If a lot of fishing is confidence, then trusting completely in your terminal tackle when a fish of a lifetime comes along is pretty handy
I can take a good old blank as well as any other angler can, but on Monday night everything out on the coast was so good in terms of tide state, tide size, sea conditions, clarity and moon that to be perfectly honest I was flummoxed we didn’t catch. So as you do Mark and I got to yapping about even more fishing stuff on the way home, once we had dissected our blank and blamed nature/nets/fish/bad luck rather than our own failings. Obviously. We’re blokes. When’s it ever our fault?
I have worked for and with a number of different tackle companies over the years, and most of the jobs I have done or do right now entail me needing to get access to various items of fishing tackle. If I was the tackle company I would do my best to keep tabs on what goes out to who, and over the years I have heard a few stories of anglers in a similar position selling the odd bit of gear on. I choose not to do this for a number of reasons, chief among them being that I don’t believe it’s at all ethical to be given something for free only to sell it on for profit. What I have done a lot of over the years though is give stuff away to people who I think could benefit for whatever reason, but I always check with the relevant tackle company that it’s okay to do this. I don’t want a tackle company to accuse me of doing something wrong when the time comes to get rid of me!
So let’s be honest here. Giving away a couple of spools of braid and fluorocarbon leader ain’t going to change the life of another angler or affect the profit margins of a bigger tackle company, but if I can help a friend out I will. On the way back from our blank on Monday night, Mark and I got to talking about braids and leaders and so on - we lead exciting lives! - and when it got around to what Mark is fishing with and indeed has just loaded onto his brand new Penn Slammer IV 2500 spinning reel (soppy tart!), he reminded me that much earlier in the year I had given him a couple of spools of the dark green 0.15mm/20lb Savage Gear HD8 Silencer 8-strand braid together with a spool or two of 0.33mm/15lb Savage Gear Soft Fluorocarbon. I obviously gave him some Savage Gear stuff because I am working with them and I can get my hands on items like these for nothing.
Please understand here that although I gave Mark these spools of line, he is a grown man and can choose to use the stuff or not. A bloke like Mark goes fishing in his time off work and obviously wants to give himself the best possible chance of landing any bass he might hook. He doesn’t earn a living from working in fishing and if he didn’t like those spools of line he simply wouldn’t use them. What on earth would be the point? I’m the bloke who is working with Savage Gear and perhaps should be more inclined towards fishing with these lines myself, but as much as I have fished with that particular HD8 Silencer 8-strand braid and I think it’s a good braid, on a long-term basis I find it really hard not to fish with the awesome Sufix 131. It’s THE best braid I know of - and of course that’s a confidence thing.
Through photographing Mark when we are out fishing I have been aware that he has in fact been fishing with the dark green coloured Savage Gear HD8 Silencer 8-strand braid, loaded onto one of the previous generation Shimano Stradic 3000 reels before he got a Slammer 2500 the other day.

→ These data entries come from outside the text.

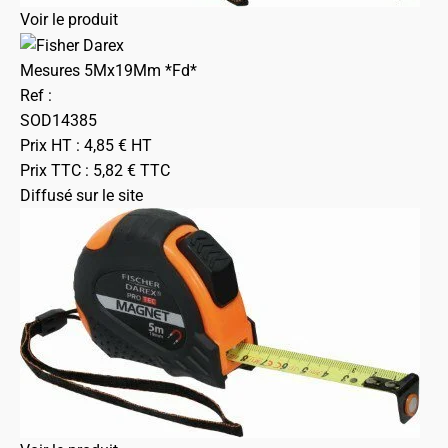
Voir le produit
Mesures 5Mx19Mm *Fd*
Ref :
SOD14385
Prix HT :
4,85
€
HT
Prix TTC :
5,82
€
TTC
Diffusé sur le site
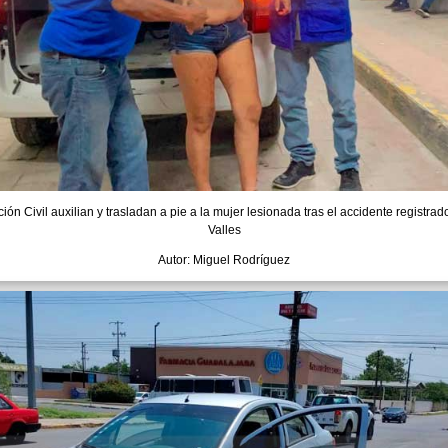
ón Civil auxilian y trasladan a pie a la mujer lesionada tras el accidente registrad
Valles
Autor: Miguel Rodríguez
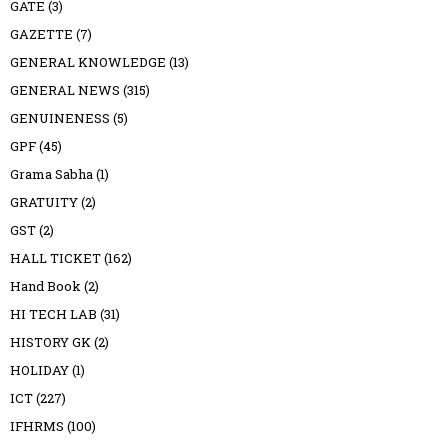
GATE
(3)
GAZETTE
(7)
GENERAL KNOWLEDGE
(13)
GENERAL NEWS
(315)
GENUINENESS
(5)
GPF
(45)
Grama Sabha
(1)
GRATUITY
(2)
GST
(2)
HALL TICKET
(162)
Hand Book
(2)
HI TECH LAB
(31)
HISTORY GK
(2)
HOLIDAY
(1)
ICT
(227)
IFHRMS
(100)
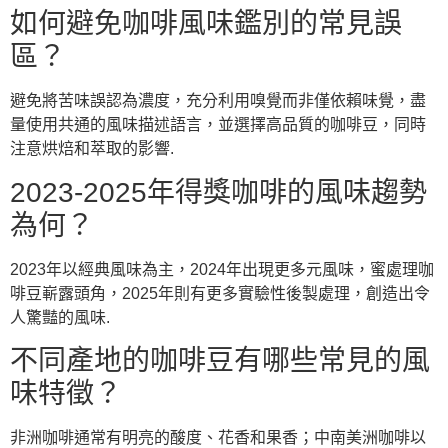
如何避免咖啡風味鑑別的常見誤
區？
避免將苦味誤認為濃度，充分利用嗅覺而非僅依賴味覺，盡
量使用共通的風味描述語言，並選擇高品質的咖啡豆，同時
注意烘焙和萃取的影響.
2023-2025年得獎咖啡的風味趨勢
為何？
2023年以經典風味為主，2024年出現更多元風味，蜜處理咖
啡豆嶄露頭角，2025年則有更多實驗性後製處理，創造出令
人驚豔的風味.
不同產地的咖啡豆有哪些常見的風
味特徵？
非洲咖啡通常有明亮的酸度、花香和果香；中南美洲咖啡以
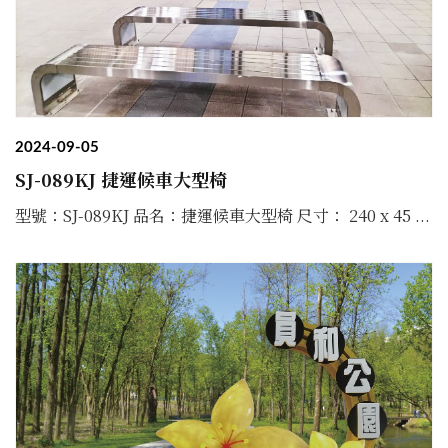
2024-09-05
SJ-089KJ 捷運候車大型椅
型號：SJ-089KJ 品名：捷運候車大型椅 尺寸： 240 x 45 ...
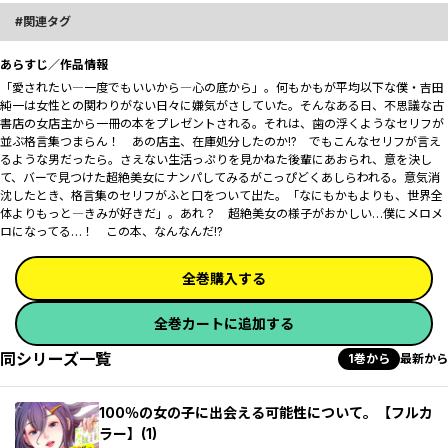
関連タグ
あらすじ／作品情報
「愛されたい―一度でもいいから―心の底から――」。何もかもが平均以下な僕・吉田
純一は女性との関わりがない日々に嫌気がさしていた。そんなある日、不思議な古
書店の女店主から一冊の本をプレゼントされる。それは、歯の浮くようなセリフが
並ぶ格言集――つまらん！ あの店主、在庫処分したのか!? でもこんなセリフが言え
るような男だったら――。さえない生活っぷりを見かねた後輩にあおられ、意を決し
て、バーで見つけた超絶美女にナンパしてみるがこっぴどくあしらわれる。意気消
沈したとき、格言集のセリフがふと口をついて出た。「なにもかもよりも、世界全
体よりもっと―きみが好きだ」。あれ？ 超絶美女の様子がおかしい…僕にメロメ
ロになってる…！ この本、なんなんだ!?
全巻購入する
全巻カートに追加する
同シリーズ一覧
1巻から
最新から
100％の女の子に出会える可能性について。【フルカ
ラー】(1)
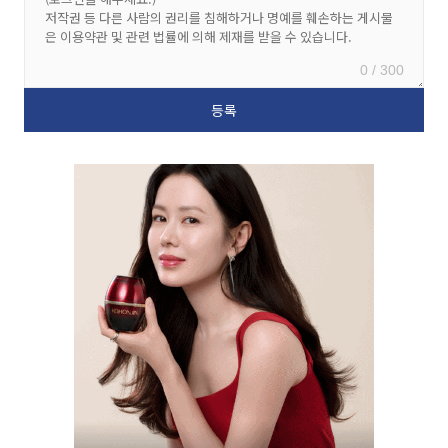
0 / 300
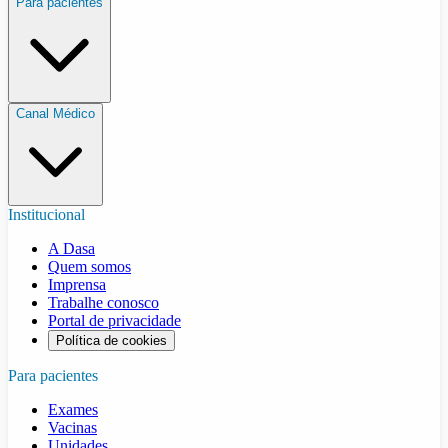
Para pacientes
Canal Médico
Institucional
A Dasa
Quem somos
Imprensa
Trabalhe conosco
Portal de privacidade
Política de cookies
Para pacientes
Exames
Vacinas
Unidades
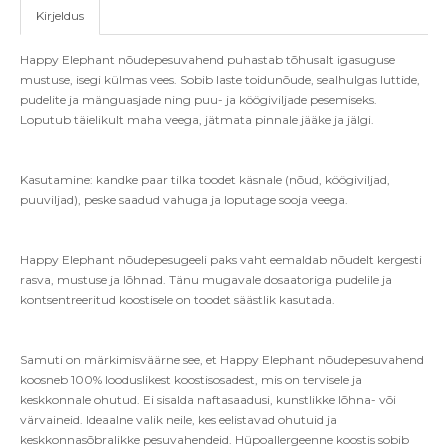
Kirjeldus
Happy Elephant nõudepesuvahend puhastab tõhusalt igasuguse
mustuse, isegi külmas vees. Sobib laste toidunõude, sealhulgas luttide,
pudelite ja mänguasjade ning puu- ja köögiviljade pesemiseks.
Loputub täielikult maha veega, jätmata pinnale jääke ja jälgi.
Kasutamine: kandke paar tilka toodet käsnale (nõud, köögiviljad,
puuviljad), peske saadud vahuga ja loputage sooja veega.
Happy Elephant nõudepesugeeli paks vaht eemaldab nõudelt kergesti
rasva, mustuse ja lõhnad. Tänu mugavale dosaatoriga pudelile ja
kontsentreeritud koostisele on toodet säästlik kasutada.
Samuti on märkimisväärne see, et Happy Elephant nõudepesuvahend
koosneb 100% looduslikest koostisosadest, mis on tervisele ja
keskkonnale ohutud. Ei sisalda naftasaadusi, kunstlikke lõhna- või
värvaineid. Ideaalne valik neile, kes eelistavad ohutuid ja
keskkonnasõbralikke pesuvahendeid. Hüpoallergeenne koostis sobib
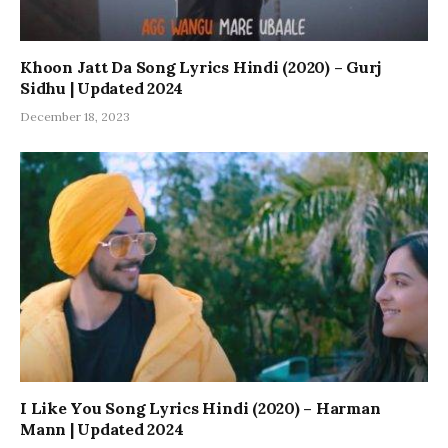
Khoon Jatt Da Song Lyrics Hindi (2020) – Gurj
Sidhu | Updated 2024
December 18, 2023
I Like You Song Lyrics Hindi (2020) – Harman
Mann | Updated 2024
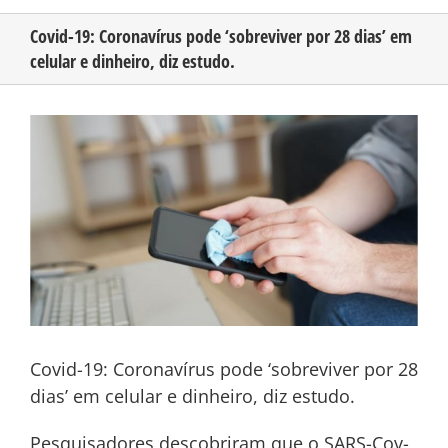
Covid-19: Coronavírus pode ‘sobreviver por 28 dias’ em
celular e dinheiro, diz estudo.
CONHEÇA O AMAZONAS
View
PUBLICIDADE
Larger
Image
CONTATO
Covid-19: Coronavírus pode ‘sobreviver por 28
dias’ em celular e dinheiro, diz estudo.
Pesquisadores descobriram que o SARS-Cov-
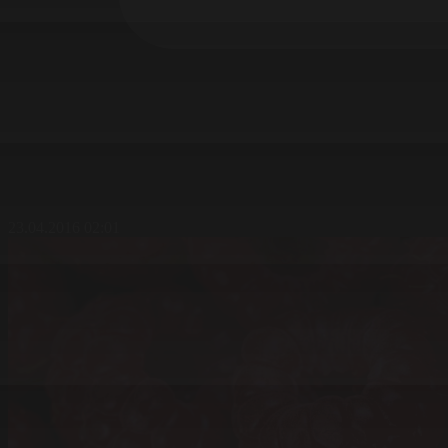
23.04.2016 02:01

What I didn’t realise was that Mark landed both his double figure bass from the shore this year on the 0.15mm/20lb Savage Gear HD8 Silencer 8-strand braid connected to the 0.33mm/15lb Savage Gear Soft Fluorocarbon leader via an FG knot. Both 10lb+ bass came on soft plastics (Sandeel V2 Weedless and the rather good looking Sunslicker Swimish paddletail), I was around to photograph one but annoyingly not the other, and whilst I blogged about his estuary double figure the other day, Mark’s other double this year came from the open coast over some of the gnarliest, roughest ground you could ever hope to fish for bass.
So I would suggest that he has complete confidence in his setup to have successfully landed those fish. Two bass of a lifetime landed on the same braid and what to me is a pretty thin fluorocarbon leader to be using over such rough ground (which of course gets me thinking about that subject all over again). I tend not to have the one go-to setup because I am so often testing and playing with different gear these days, but I do trust that Sufix 131 above all others, I do play around with different diameter leaders from different companies (my go-to this year has been either the amazing Seaguar Ace Hard or the rather nice Savage Gear Semi-Soft in 0.39mm especially), and I massively trust my knots as well. If any half-decent bass goes the wrong way over very rough ground especially then I would suggest that any braid or leader can break when rubbed against something sharp, but knowing that you have landed two double figure bass from tough spots on the same braid and leader? That would be just about all the confidence I needed, and the fact that Mark landed both fish on the SGS8 9’2’’ 9-42g lure rod is the icing on the cake for me for obvious reasons. Plain bad luck is always going to be a part of fishing, but knowing that you’ve already landed some serious bass on your mainline and leader setup so you can do it again without worrying at all about that part of the equation? That to me is confidence, and confidence to me is key.